Hi All, I'm happy to announce another Flink meetup. This time we'll have two presentations. Olga Reznik and Jens Kat from ING will present Exploiting Apache Flink's Stateful Operators to unify Historical and Real-Time Processing, and Timo Walther a PMC from Data Artisans ( the company behind Flink ) will present Table & SQL API - unified APIs for batch and stream processing.
• 18:00 Arrive, mingle, pizza, drinks etc.
• 18:45 Exploiting Apache Flink's Stateful Operators to unify Historical and Real-Time Processing by Olga Reznik and Jens Kat
Apache Flink is a framework that allows you to do streaming out of the box, especially for stateless event processing. However, an event by itself typically does not contain sufficient information for its processing and this is where Flink’s stateful processing comes to the rescue. It allows enriching the data of the event with historical data, i.e. data acquired from previous events. In order to support this, Flink provides a way to distribute the state and the processing by key. This enables us to e.g. execute statistical functions.
Sometimes, though, an event contains not a single key but multiple keys, for instance an order can contain a customerId, supplierId and productId’s. This means that the state needs to be distributed and aggregated in multiple ways. We will present a solution where an event is enriched with multiple aggregates without shuffling all the data across the network multiple times and hence keeping latency at a sub second level. The resulting enriched event is used as input to score machine learning models in a streaming fashion.
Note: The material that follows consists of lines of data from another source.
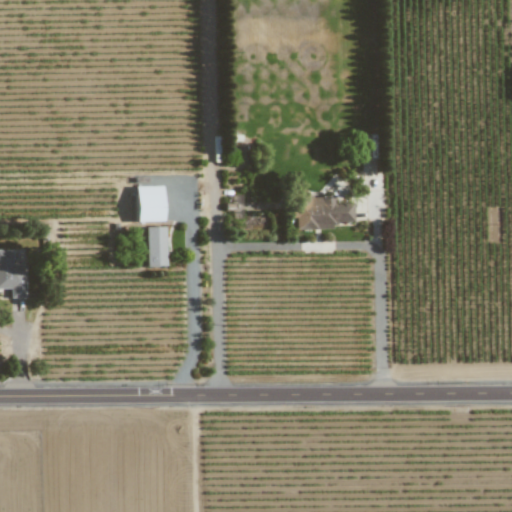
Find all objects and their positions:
building: (146, 203)
building: (319, 213)
building: (153, 246)
road: (297, 249)
building: (11, 276)
road: (192, 302)
road: (19, 355)
road: (255, 394)
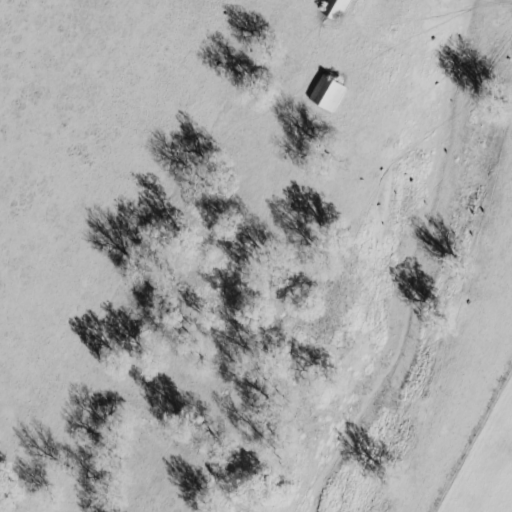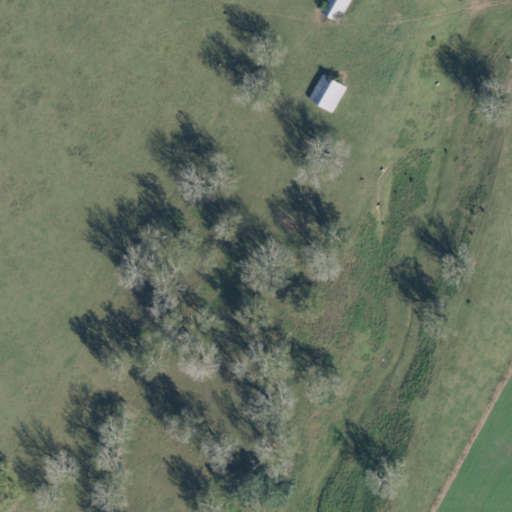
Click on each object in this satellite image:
building: (334, 9)
building: (325, 92)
By using control streams we can dynamically update the definitions of our machine learning models providing us high flexibility without bringing the Flink job down.
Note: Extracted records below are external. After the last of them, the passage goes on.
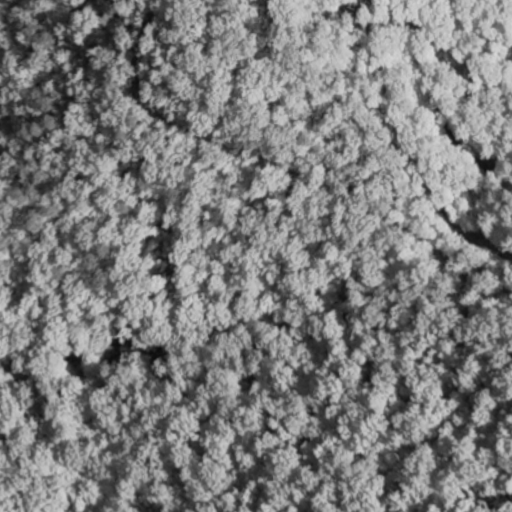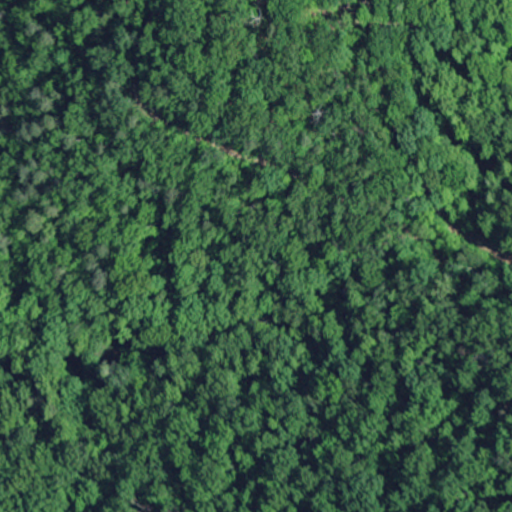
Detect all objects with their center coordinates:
road: (289, 222)
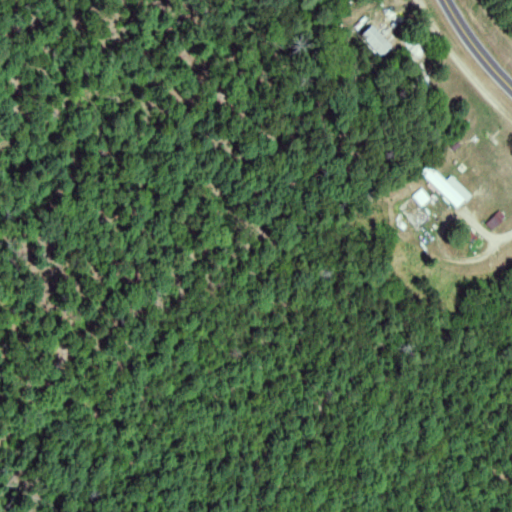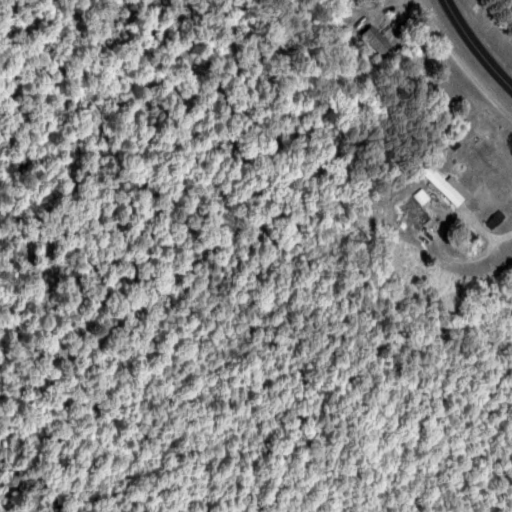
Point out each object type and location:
road: (470, 47)
building: (449, 186)
building: (424, 197)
• 19:45 Table & SQL API - unified APIs for batch and stream processing by Timo Walther.
SQL is undoubtedly the most widely used language for data analytics. It is declarative and can be optimized and efficiently executed by most query processors. Therefore the community has made effort to add relational APIs to Apache Flink, a standard SQL API and a language-integrated Table API.
Both APIs are semantically compatible and share the same optimization and execution path based on Apache Calcite. Since Flink supports both stream and batch processing and many use cases require both kinds of processing, we aim for a unified relational layer.
In this talk we will look at the current API capabilities, find out what's under the hood of Flink’s relational APIs, and give an outlook for future features such as dynamic tables, Flink's way how streams are converted into tables and vice versa leveraging the stream-table duality.
• 21:30: Everybody out
Olga Reznik has been a software engineer for 7 years. She has enjoyed working with a range of programming languages, and is now having fun developing in Scala. She joined ING Bank Netherlands in 2014 after finishing a data reverse engineering thesis project for ING. Currently, Olga is a part of the squad that develops a streaming platform for fraud detection using Apache Flink.
Jens Kat is a software engineer at ING Bank Netherlands.
He loves to play around with functional programming, and streaming analytics is a perfect use case to do so. In his working life he currently builds an analytics platform using Apache Flink and Scala. Besides programming, he shares knowledge by teaching training sessions on the Scala programming language.
Timo Walther is a PMC member of Apache Flink® and works as a software engineer at data Artisans. He studies Computer Science at TU Berlin, worked at IBM Germany, and participated in the Database Systems and Information Management Group of TU Berlin.